Dataset:
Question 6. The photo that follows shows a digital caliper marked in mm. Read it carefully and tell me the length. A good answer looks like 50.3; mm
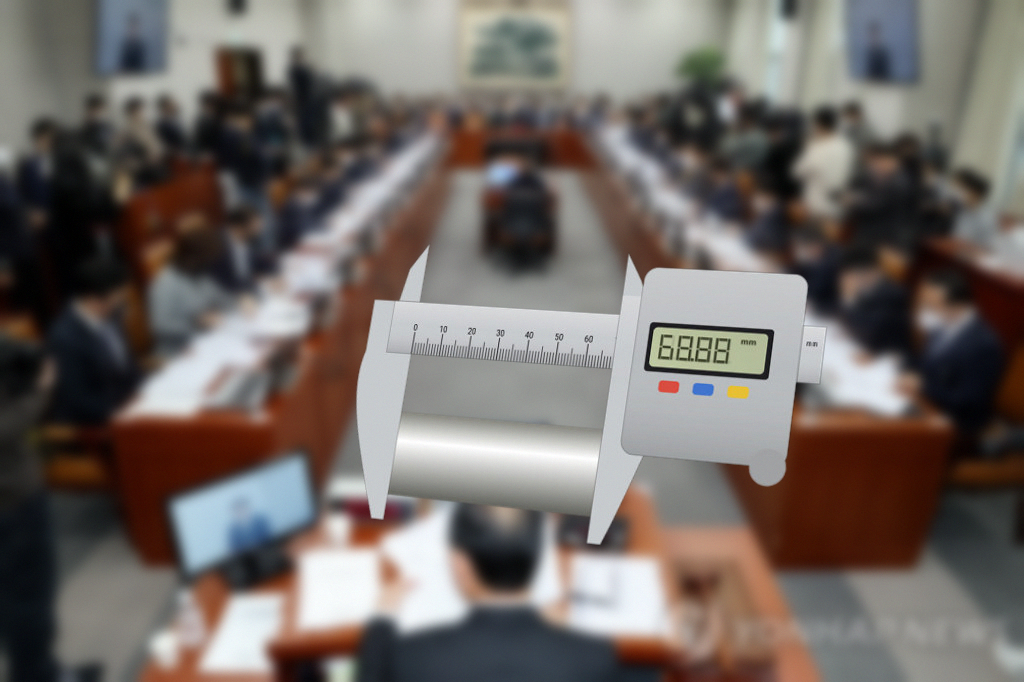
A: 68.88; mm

--

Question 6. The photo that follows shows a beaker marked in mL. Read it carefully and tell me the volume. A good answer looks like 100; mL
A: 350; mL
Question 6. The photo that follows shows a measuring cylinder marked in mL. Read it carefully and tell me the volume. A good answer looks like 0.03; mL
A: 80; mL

Activity: Count the lines in the records that contain the word "volume" and reply with the number alone.

Solution: 2